Grande Méchante Scientifique se rend compte que les choses vont être plus difficiles que prévu pour anéantir ces empêcheuses de stériliser en rond et décide donc de passer à la vitesse supérieure :
“Mon fidèle Gommeux, venez donc ! Repartez avec un commando anéantir ces vilaines !
– D’accord Cheffe ! Mais sinon, on ne pourrait pas avertir la police vu qu’on a beaucoup d’influence, et les faire capturer ? Elles nous ont déjà quand même pas mal poutrés, là…
– Vous n’y pensez pas, Gommeux ! Si on apprenait que des septuplés ont survécu, tout le monde il se moquerait de moi, et peut-être même qu’on dirait que je suis pas fûte-fûte ! Alors on reste discret, et on envoie en plein jours de petits commandos armés lourdement avec des bombes.
– …
– Exécution, Gommeux !”
Pendant ce temps, c’est au tour de Simplette de passer à l’action. En effet, histoire de préserver encore un peu leur couverture (qui fait plutôt plaid bouffé aux mites qu’armure, en ce moment), les survivantes ont décidé de continuer à agir comme d’habitude. Simplette part donc tirer les vers du nez à ce méchant Wilfried-Wenceslas qui, sous la menace d’une arme, avoue qu’il faisait chanter Prof au sujet d’un contrat qu’elle aurait passé avec Grande Méchante Scientifique, dans lequel elle lui promettait un max de thunes pour sa future campagne électorale (oui, parce qu’elle veut aussi être présidente ou grand vizir, ou je sais pas quoi). Suite à ça, Wilfried-Wenceslas est abattu par les hommes de Gommeux et Simplette doit s’enfuir.

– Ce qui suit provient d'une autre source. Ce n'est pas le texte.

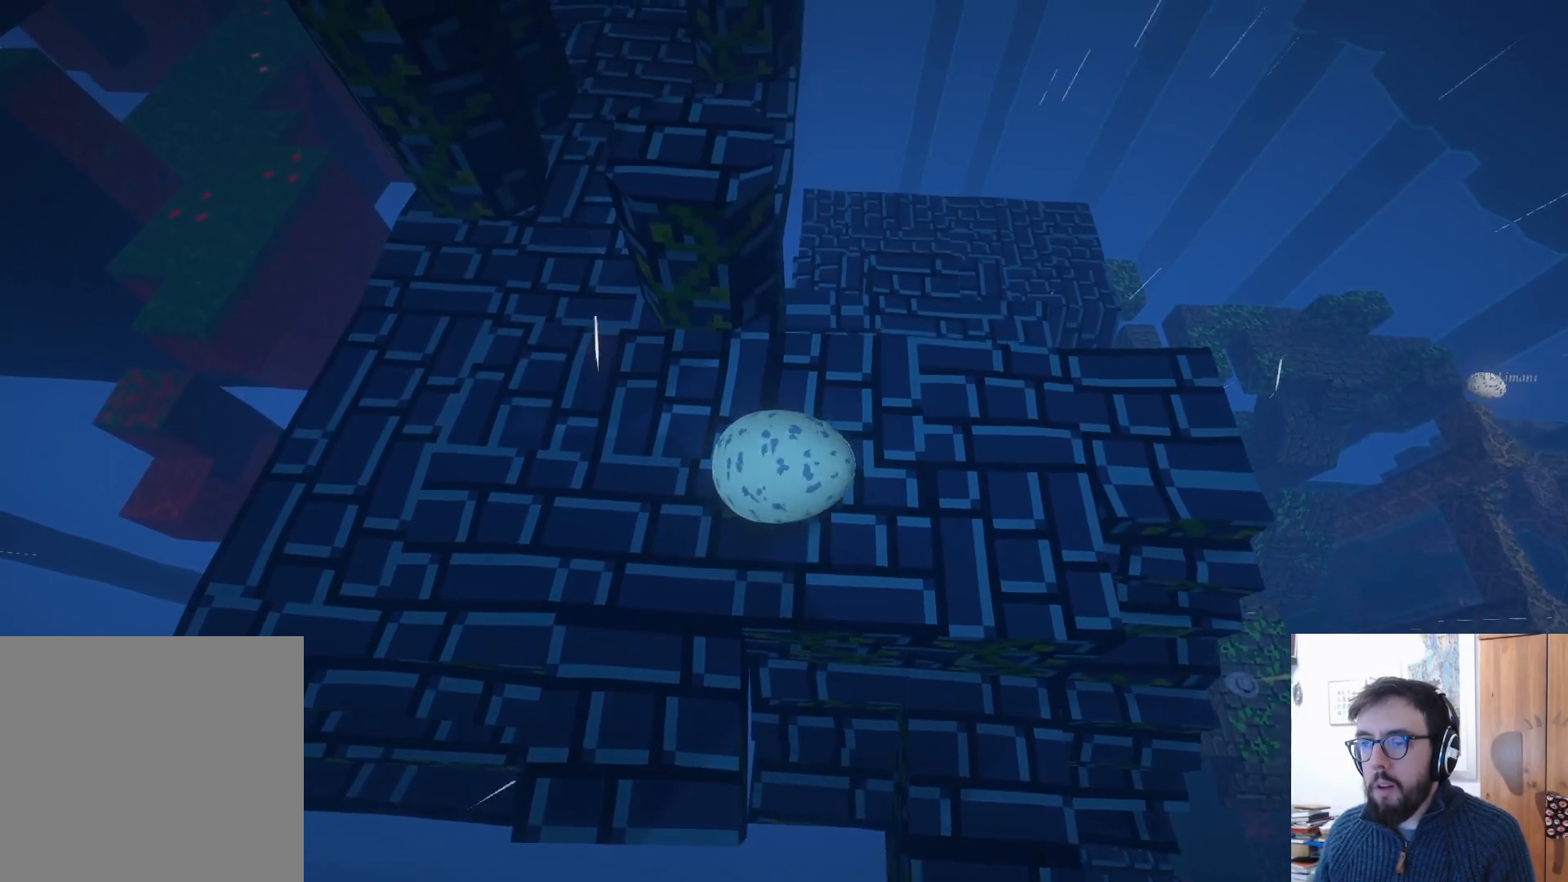
{"buttons": [], "left_stick": "up-right", "right_stick": "center", "events": [[67, "left_stick", "up"], [200, "A", "down"], [283, "left_stick", "up-right"], [500, "A", "up"]]}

“Les filles, j’ai besoin d’une échappatoire, là.
– Saute par la fenêtre, il y a une benne à ordures qui amortira ta chute.”
SHBANG !
“AILLEUH ELLE ÉTAIT VIDE !
– Ahah mdr la lose. Allez cours, tu vas te faire trucider sinon.

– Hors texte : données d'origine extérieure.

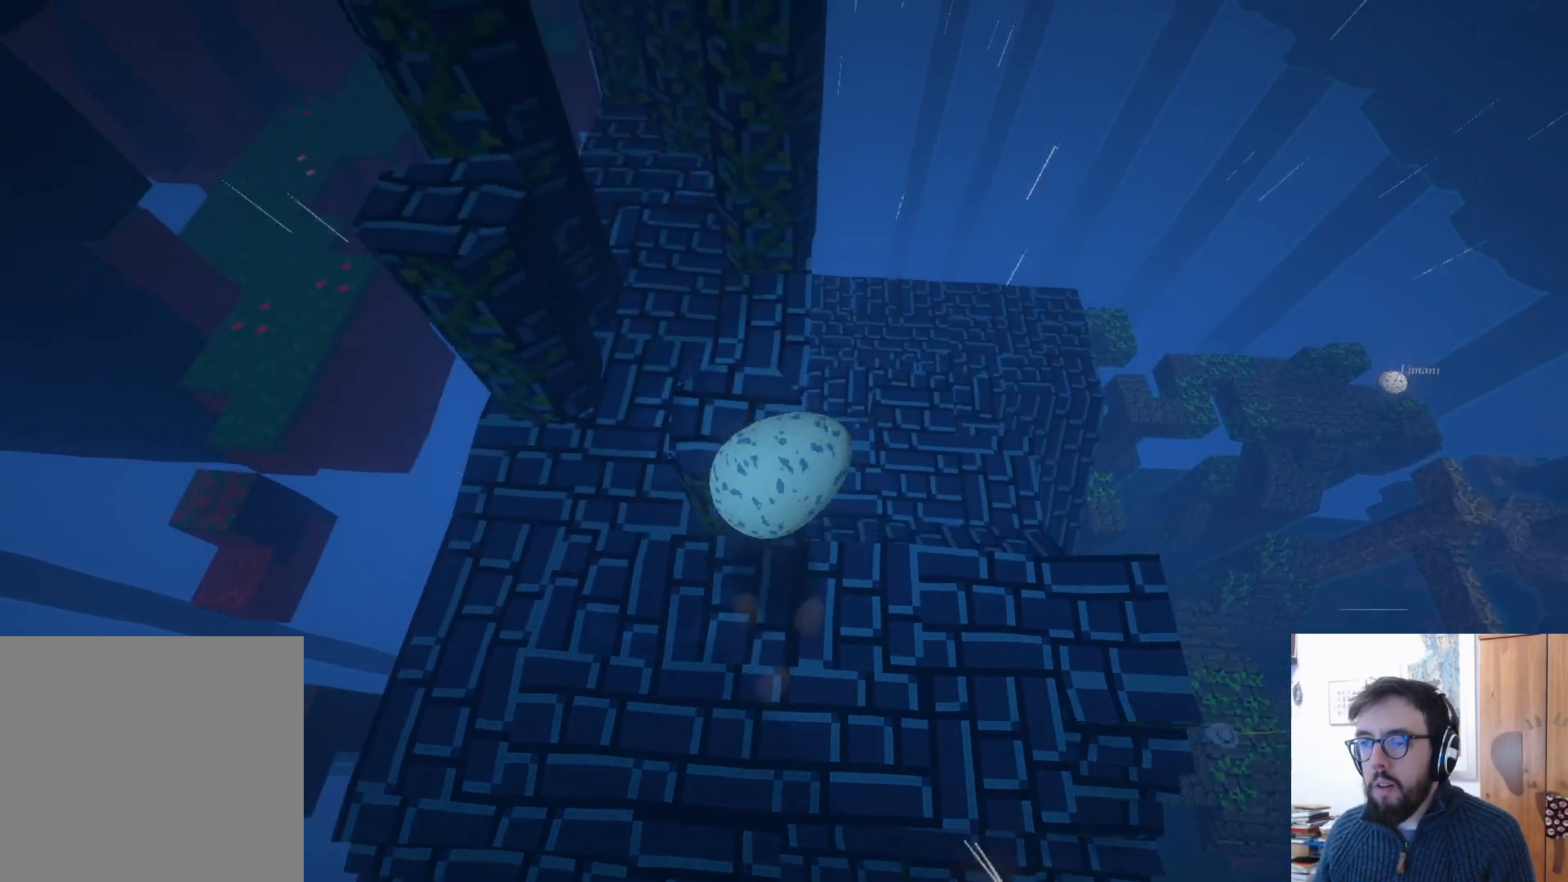
{"buttons": [], "left_stick": "center", "right_stick": "center", "events": [[50, "left_stick", "center"], [150, "right_stick", "up-left"], [200, "left_stick", "down-left"], [400, "left_stick", "center"], [500, "right_stick", "center"]]}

– Mais vous êtes des radasses ! Par où je vais ?
– Attends lol, on sonne à la porte débrouille-toi.”
Simplette regrette amèrement le jour ou elle a prêté son Château Petit Poney aux sombres fumistes qui se font passer pour ses soeurs et a la bonne idée de fuir par les bas-quartiers de la ville. Bien lui en prend, car l’endroit est truffé de gens qui, visiblement, passent leur vie à attendre que passent des mecs en uniforme pour leur balancer à la tronche divers projectiles (pierres, ustensiles, poubelles en feu. Oui oui.)
Et qui sonne donc à l’appartement des soeurettes me demanderez-vous ? Eh bien Jean-Ricardo. Joyeuse se dévoue pour lui ouvrir et ce gros dégueulasse a à peine passé la porte qu’il commence à la tripoter puis à l’étrangler sous prétexte qu’apparemment, elle aime ça. Elle parvient à se dégager de ses attouchements et part débriefer les deux soeurs restantes, Grincheuse et Timide.
“Nan mais t’as couché avec lui ?
– Mais… Mais NON !
– Allez, t’es blonde, tu t’habilles léger, avoue que tu cherches aussi !
– Si ces mecs en noir ne vous tuent pas, je vous jure que je m’en charge avant la fin du film.
– Oui oui, ben du coup, tu vas chez lui, tu le laisses faire ce qu’il veut, et tu t’arranges pour savoir avec laquelle de nous il sortait.”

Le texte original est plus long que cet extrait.